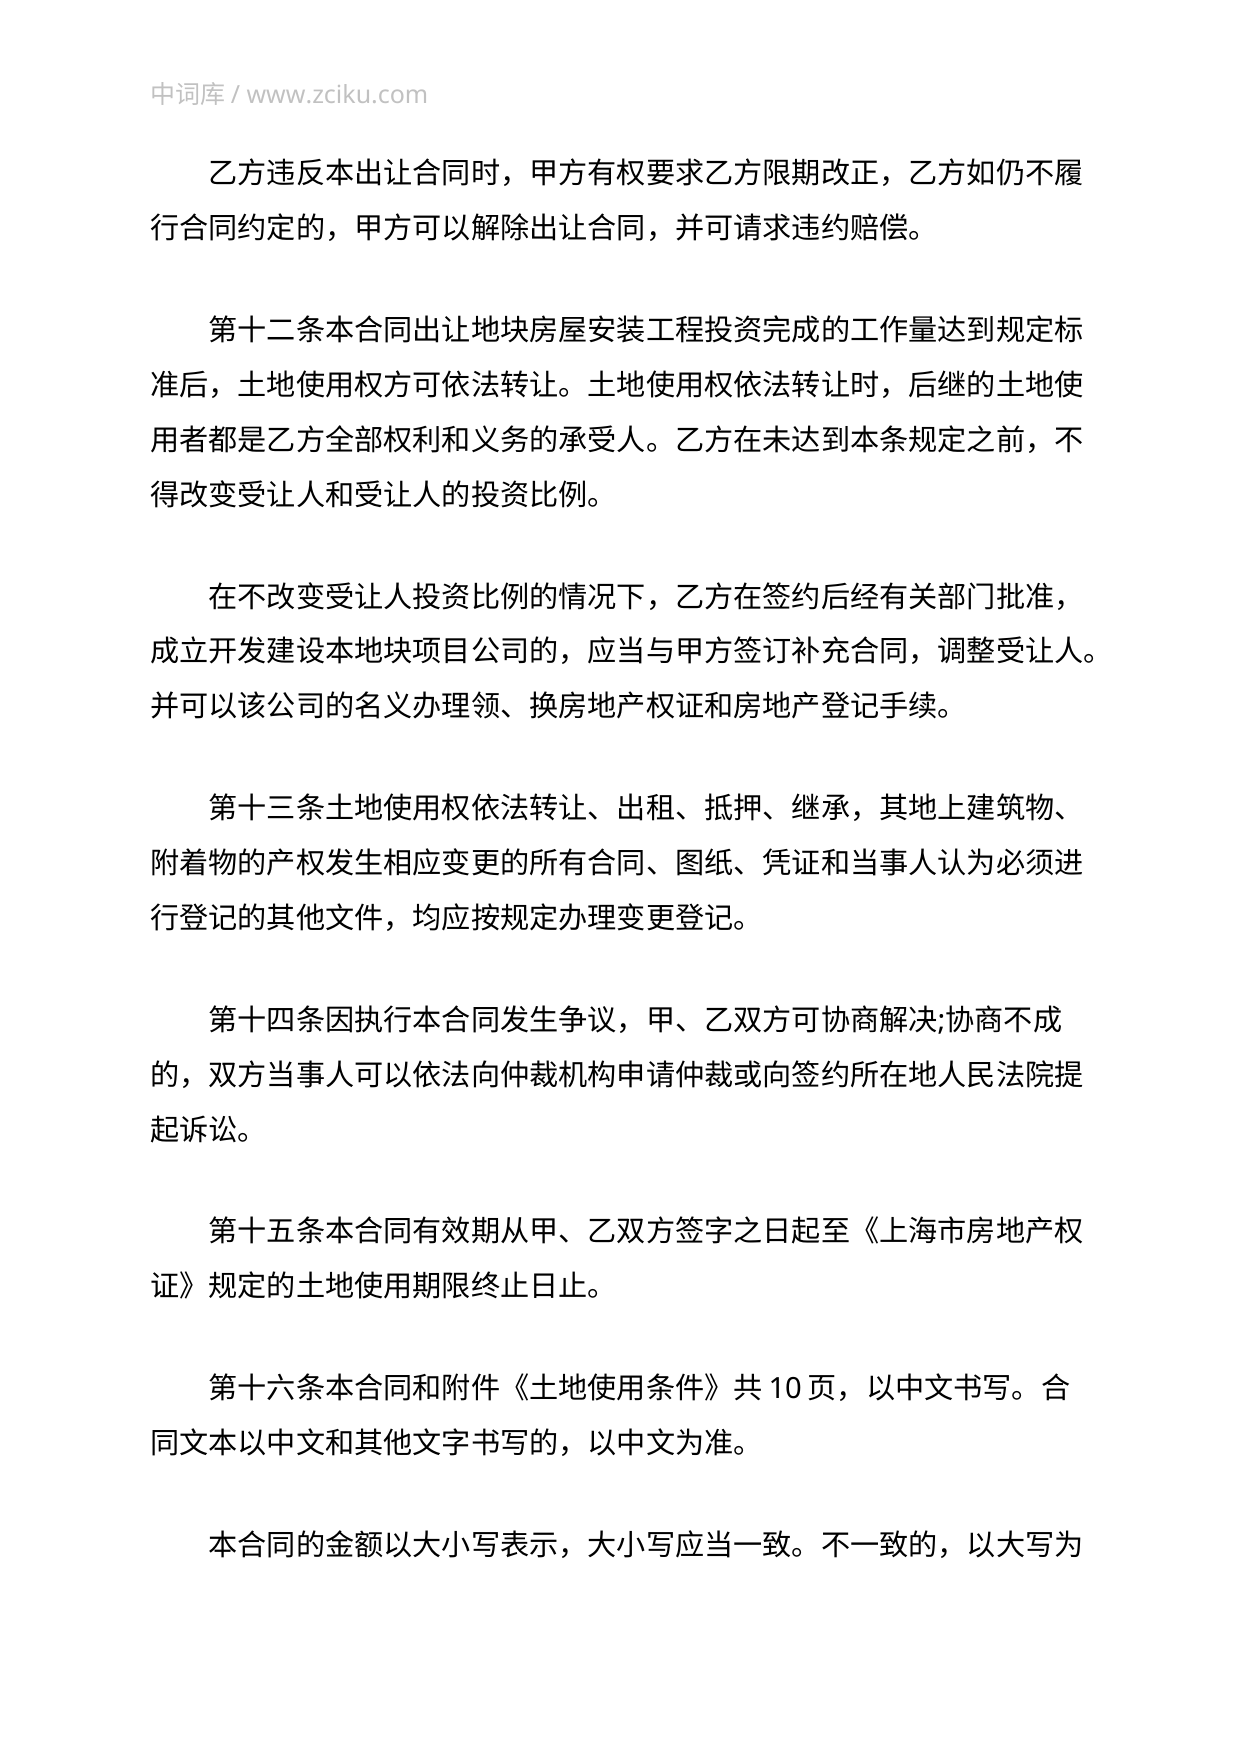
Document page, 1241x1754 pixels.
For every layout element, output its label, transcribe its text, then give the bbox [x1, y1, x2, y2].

text 第十六条本合同和附件《土地使用条件》共10页，以中文书写。合同文本以中文和其他文字书写的，以中文为准。 [150, 1364, 1090, 1462]
text 第十五条本合同有效期从甲、乙双方签字之日起至《上海市房地产权证》规定的土地使用期限终止日止。 [150, 1208, 1090, 1305]
text 乙方违反本出让合同时，甲方有权要求乙方限期改正，乙方如仍不履行合同约定的，甲方可以解除出让合同，并可请求违约赔偿。 [150, 150, 1090, 247]
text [150, 1521, 1090, 1564]
text 第十三条土地使用权依法转让、出租、抵押、继承，其地上建筑物、附着物的产权发生相应变更的所有合同、图纸、凭证和当事人认为必须进行登记的其他文件，均应按规定办理变更登记。 [150, 785, 1090, 937]
text 第十二条本合同出让地块房屋安装工程投资完成的工作量达到规定标准后，土地使用权方可依法转让。土地使用权依法转让时，后继的土地使用者都是乙方全部权利和义务的承受人。乙方在未达到本条规定之前，不得改变受让人和受让人的投资比例。 [150, 307, 1090, 514]
text 第十四条因执行本合同发生争议，甲、乙双方可协商解决;协商不成的，双方当事人可以依法向仲裁机构申请仲裁或向签约所在地人民法院提起诉讼。 [150, 996, 1090, 1148]
text 在不改变受让人投资比例的情况下，乙方在签约后经有关部门批准，成立开发建设本地块项目公司的，应当与甲方签订补充合同，调整受让人。并可以该公司的名义办理领、换房地产权证和房地产登记手续。 [150, 573, 1090, 725]
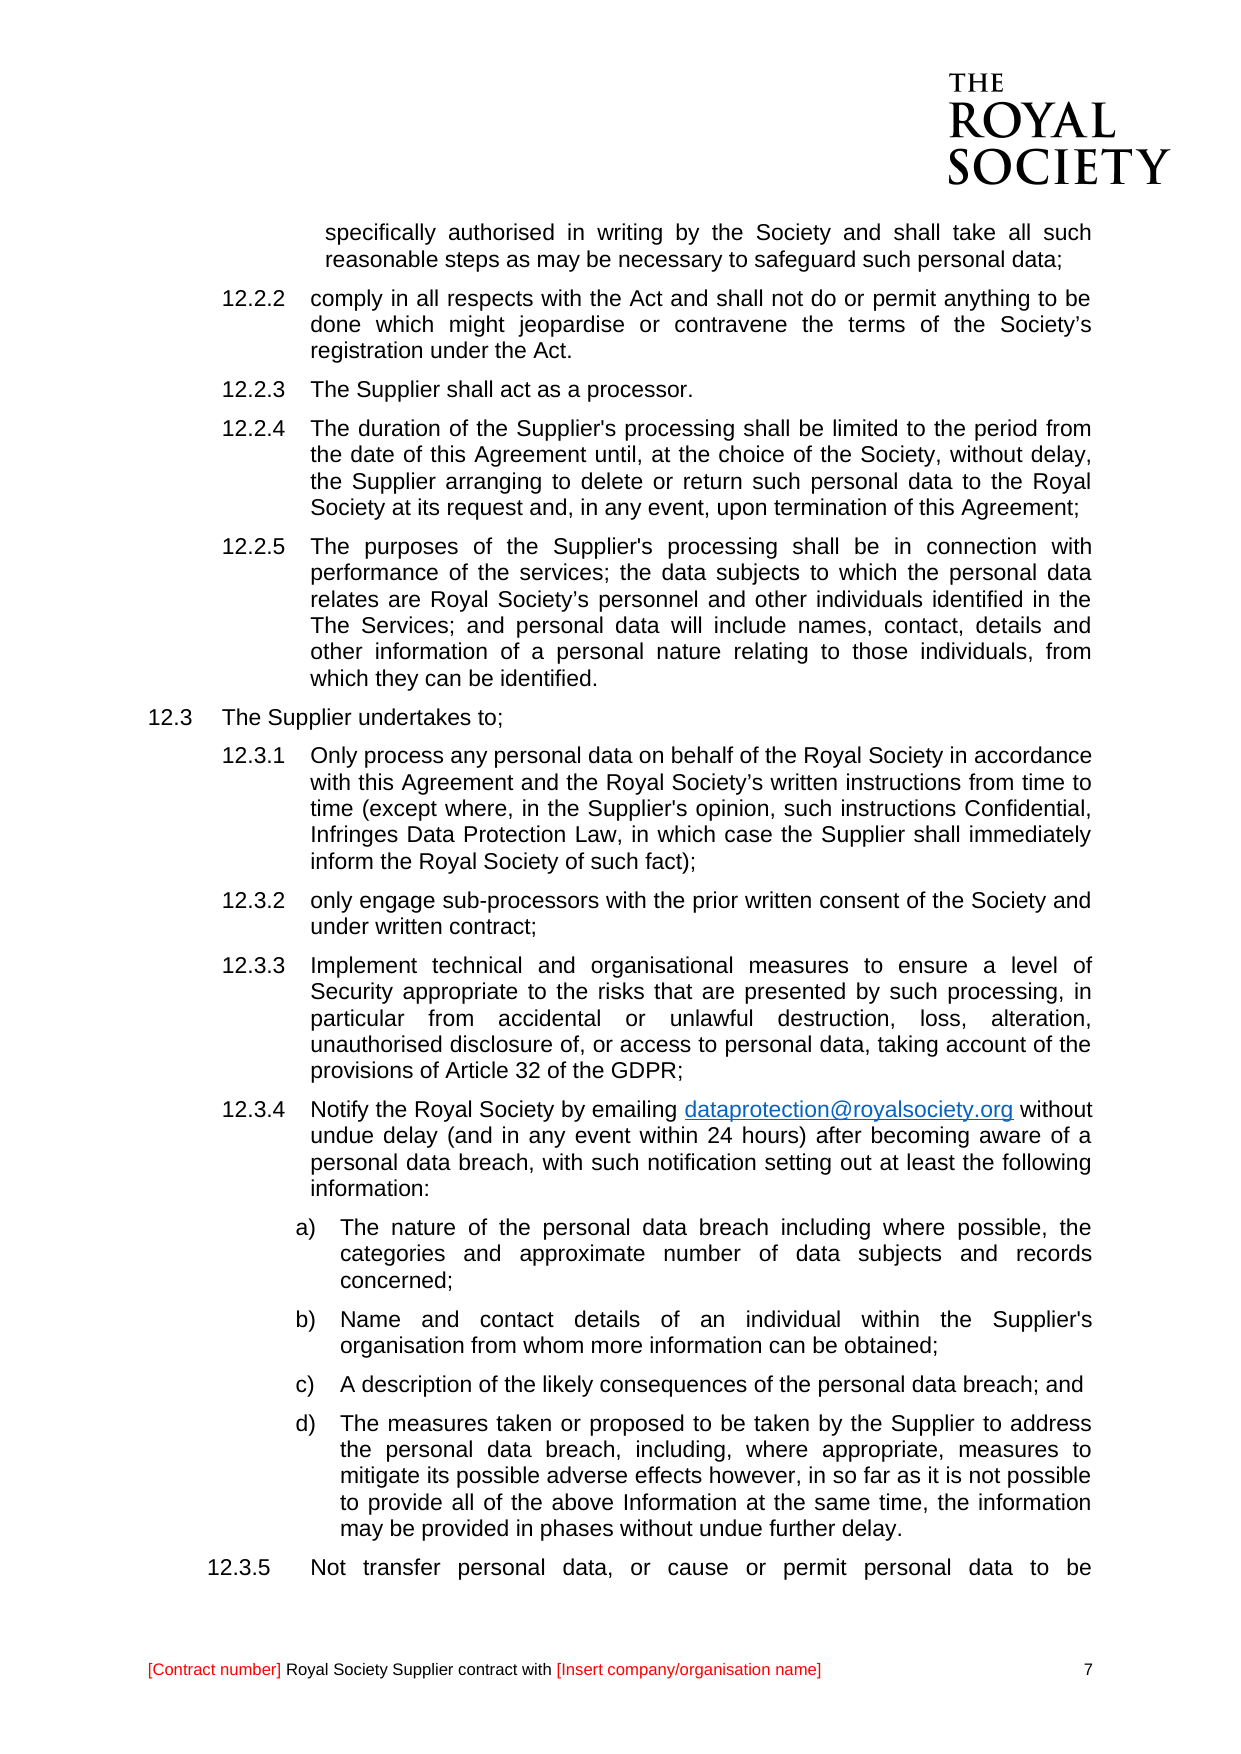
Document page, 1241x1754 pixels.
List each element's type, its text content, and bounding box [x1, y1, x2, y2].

text 12.2.5 The purposes of the Supplier's processing shall be in connection with performance of the services; the data subjects to which the personal data relates are Royal Society’s personnel and other individuals identified in the The Services; and personal data will include names, contact, details and other information of a personal nature relating to those individuals, from which they can be identified. [222, 533, 1092, 691]
text 12.2.4 The duration of the Supplier's processing shall be limited to the period from the date of this Agreement until, at the choice of the Society, without delay, the Supplier arranging to delete or return such personal data to the Royal Society at its request and, in any event, upon termination of this Agreement; [222, 415, 1092, 520]
picture [139, 73, 1178, 220]
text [222, 148, 1092, 272]
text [207, 1554, 1092, 1580]
text 12.3 The Supplier undertakes to; [148, 703, 1092, 730]
text 12.3.2 only engage sub-processors with the prior written consent of the Society and under written contract; [222, 887, 1092, 939]
list A description of the likely consequences of the personal data breach; and [295, 1371, 1092, 1397]
list Name and contact details of an individual within the Supplier's organisation from whom more information can be obtained; [295, 1306, 1092, 1358]
text 12.3.1 Only process any personal data on behalf of the Royal Society in accordance with this Agreement and the Royal Society’s written instructions from time to time (except where, in the Supplier's opinion, such instructions Confidential, Infringes Data Protection Law, in which case the Supplier shall immediately inform the Royal Society of such fact); [222, 742, 1092, 874]
text 12.3.4 Notify the Royal Society by emailing dataprotection@royalsociety.org without undue delay (and in any event within 24 hours) after becoming aware of a personal data breach, with such notification setting out at least the following information: [222, 1096, 1092, 1201]
text 12.2.3 The Supplier shall act as a processor. [222, 376, 1092, 402]
text 12.2.2 comply in all respects with the Act and shall not do or permit anything to be done which might jeopardise or contravene the terms of the Society’s registration under the Act. [222, 284, 1092, 363]
list The nature of the personal data breach including where possible, the categories and approximate number of data subjects and records concerned; [295, 1214, 1092, 1293]
text 12.3.3 Implement technical and organisational measures to ensure a level of Security appropriate to the risks that are presented by such processing, in particular from accidental or unlawful destruction, loss, alteration, unauthorised disclosure of, or access to personal data, taking account of the provisions of Article 32 of the GDPR; [222, 952, 1092, 1083]
list The measures taken or proposed to be taken by the Supplier to address the personal data breach, including, where appropriate, measures to mitigate its possible adverse effects however, in so far as it is not possible to provide all of the above Information at the same time, the information may be provided in phases without undue further delay. [295, 1409, 1092, 1541]
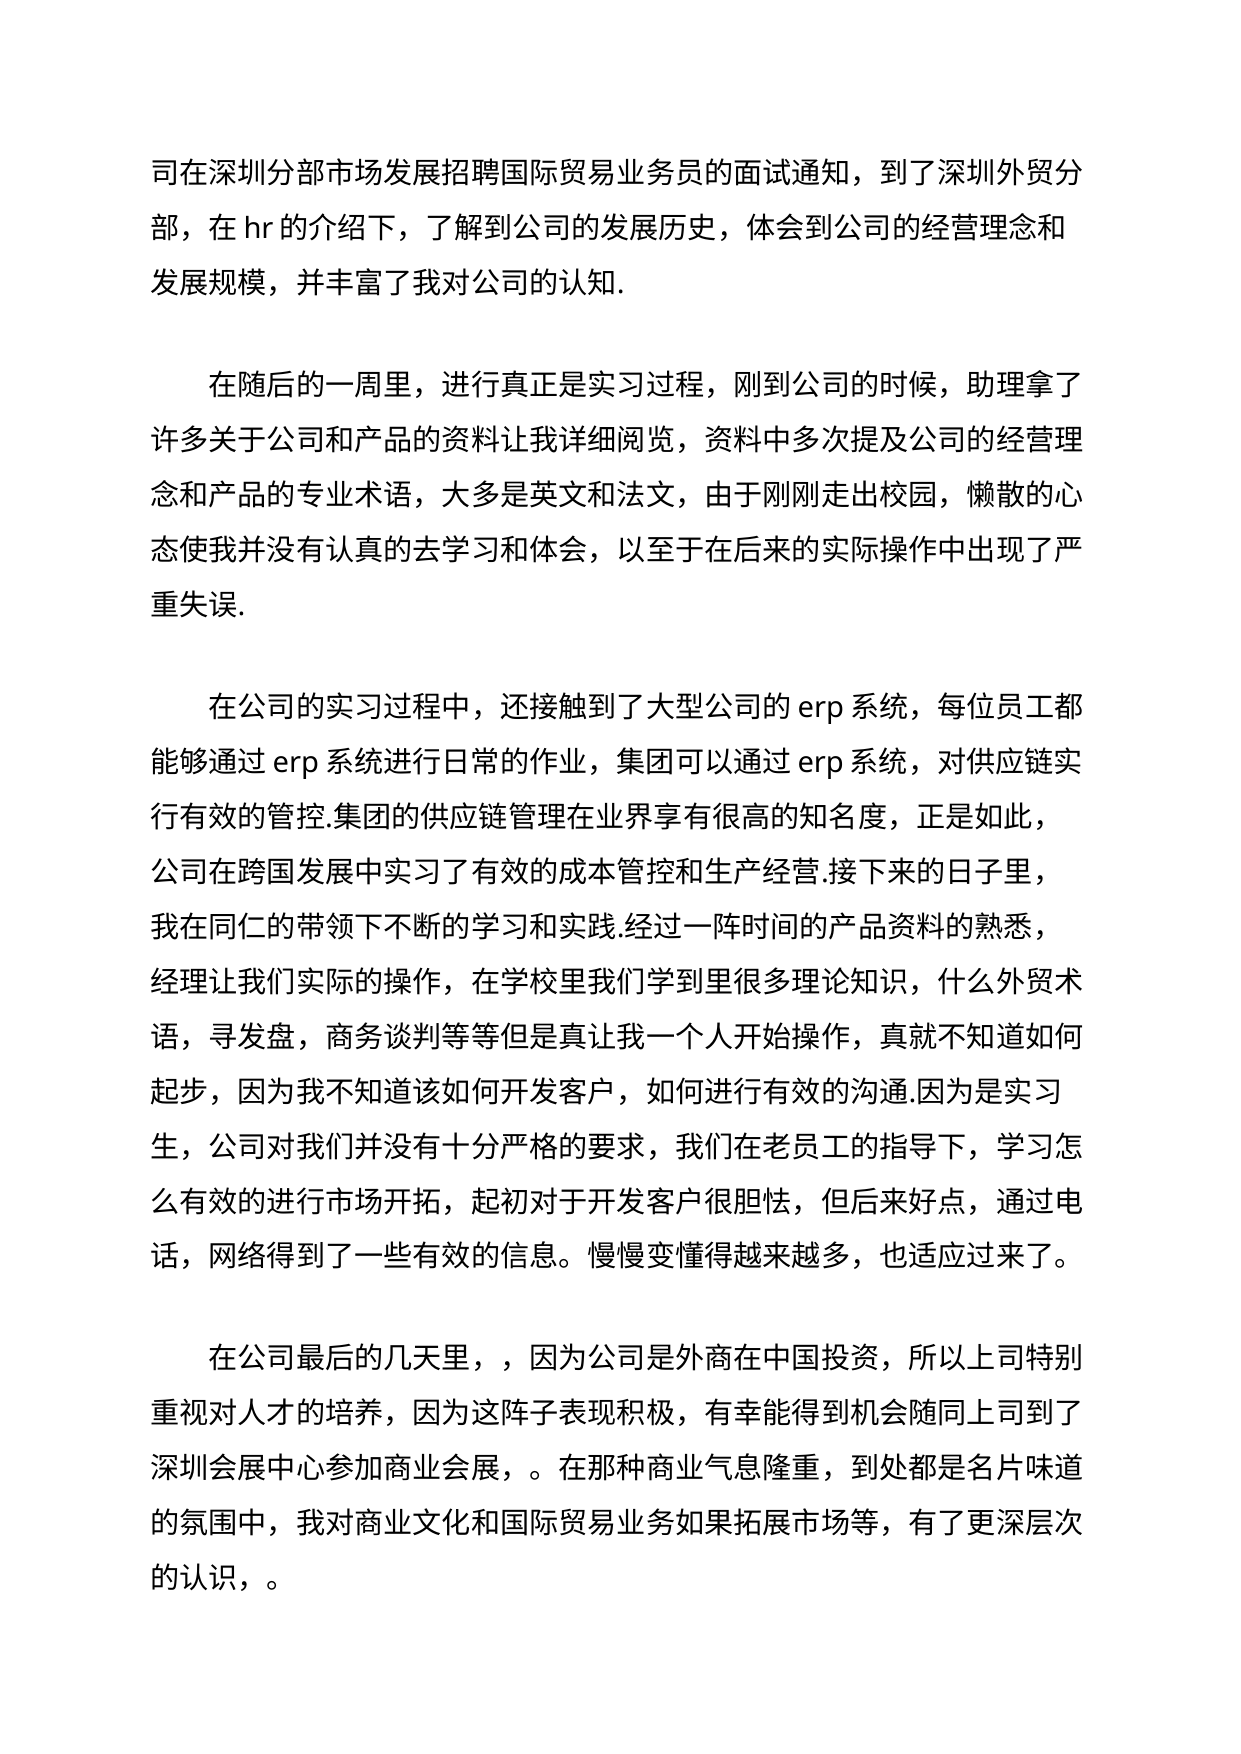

**Work instructions**
Print the material word for word without images.

**Written reply**
Document page, 1241x1754 pixels.
For every layout element, output its label, transcribe its text, then give the bbox [x1, y1, x2, y2].

text 第十六条本合同和附件《土地使用条件》共10页，以中文书写。合同文本以中文和其他文字书写的，以中文为准。 [150, 1364, 1090, 1462]
text 第十五条本合同有效期从甲、乙双方签字之日起至《上海市房地产权证》规定的土地使用期限终止日止。 [150, 1208, 1090, 1305]
text 乙方违反本出让合同时，甲方有权要求乙方限期改正，乙方如仍不履行合同约定的，甲方可以解除出让合同，并可请求违约赔偿。 [150, 150, 1090, 247]
text [150, 1521, 1090, 1564]
text 第十三条土地使用权依法转让、出租、抵押、继承，其地上建筑物、附着物的产权发生相应变更的所有合同、图纸、凭证和当事人认为必须进行登记的其他文件，均应按规定办理变更登记。 [150, 785, 1090, 937]
text 第十二条本合同出让地块房屋安装工程投资完成的工作量达到规定标准后，土地使用权方可依法转让。土地使用权依法转让时，后继的土地使用者都是乙方全部权利和义务的承受人。乙方在未达到本条规定之前，不得改变受让人和受让人的投资比例。 [150, 307, 1090, 514]
text 第十四条因执行本合同发生争议，甲、乙双方可协商解决;协商不成的，双方当事人可以依法向仲裁机构申请仲裁或向签约所在地人民法院提起诉讼。 [150, 996, 1090, 1148]
text 在不改变受让人投资比例的情况下，乙方在签约后经有关部门批准，成立开发建设本地块项目公司的，应当与甲方签订补充合同，调整受让人。并可以该公司的名义办理领、换房地产权证和房地产登记手续。 [150, 573, 1090, 725]
Document page, 1241x1754 pixels.
List each element's type, its text content, and bounding box [x1, y1, x2, y2].

text 12.2.5 The purposes of the Supplier's processing shall be in connection with performance of the services; the data subjects to which the personal data relates are Royal Society’s personnel and other individuals identified in the The Services; and personal data will include names, contact, details and other information of a personal nature relating to those individuals, from which they can be identified. [222, 533, 1092, 691]
text 12.2.4 The duration of the Supplier's processing shall be limited to the period from the date of this Agreement until, at the choice of the Society, without delay, the Supplier arranging to delete or return such personal data to the Royal Society at its request and, in any event, upon termination of this Agreement; [222, 415, 1092, 520]
picture [139, 73, 1178, 220]
text [222, 148, 1092, 272]
text [207, 1554, 1092, 1580]
text 12.3 The Supplier undertakes to; [148, 703, 1092, 730]
text 12.3.2 only engage sub-processors with the prior written consent of the Society and under written contract; [222, 887, 1092, 939]
list A description of the likely consequences of the personal data breach; and [295, 1371, 1092, 1397]
list Name and contact details of an individual within the Supplier's organisation from whom more information can be obtained; [295, 1306, 1092, 1358]
text 12.3.1 Only process any personal data on behalf of the Royal Society in accordance with this Agreement and the Royal Society’s written instructions from time to time (except where, in the Supplier's opinion, such instructions Confidential, Infringes Data Protection Law, in which case the Supplier shall immediately inform the Royal Society of such fact); [222, 742, 1092, 874]
text 12.3.4 Notify the Royal Society by emailing dataprotection@royalsociety.org without undue delay (and in any event within 24 hours) after becoming aware of a personal data breach, with such notification setting out at least the following information: [222, 1096, 1092, 1201]
text 12.2.3 The Supplier shall act as a processor. [222, 376, 1092, 402]
text 12.2.2 comply in all respects with the Act and shall not do or permit anything to be done which might jeopardise or contravene the terms of the Society’s registration under the Act. [222, 284, 1092, 363]
list The nature of the personal data breach including where possible, the categories and approximate number of data subjects and records concerned; [295, 1214, 1092, 1293]
text 12.3.3 Implement technical and organisational measures to ensure a level of Security appropriate to the risks that are presented by such processing, in particular from accidental or unlawful destruction, loss, alteration, unauthorised disclosure of, or access to personal data, taking account of the provisions of Article 32 of the GDPR; [222, 952, 1092, 1083]
list The measures taken or proposed to be taken by the Supplier to address the personal data breach, including, where appropriate, measures to mitigate its possible adverse effects however, in so far as it is not possible to provide all of the above Information at the same time, the information may be provided in phases without undue further delay. [295, 1409, 1092, 1541]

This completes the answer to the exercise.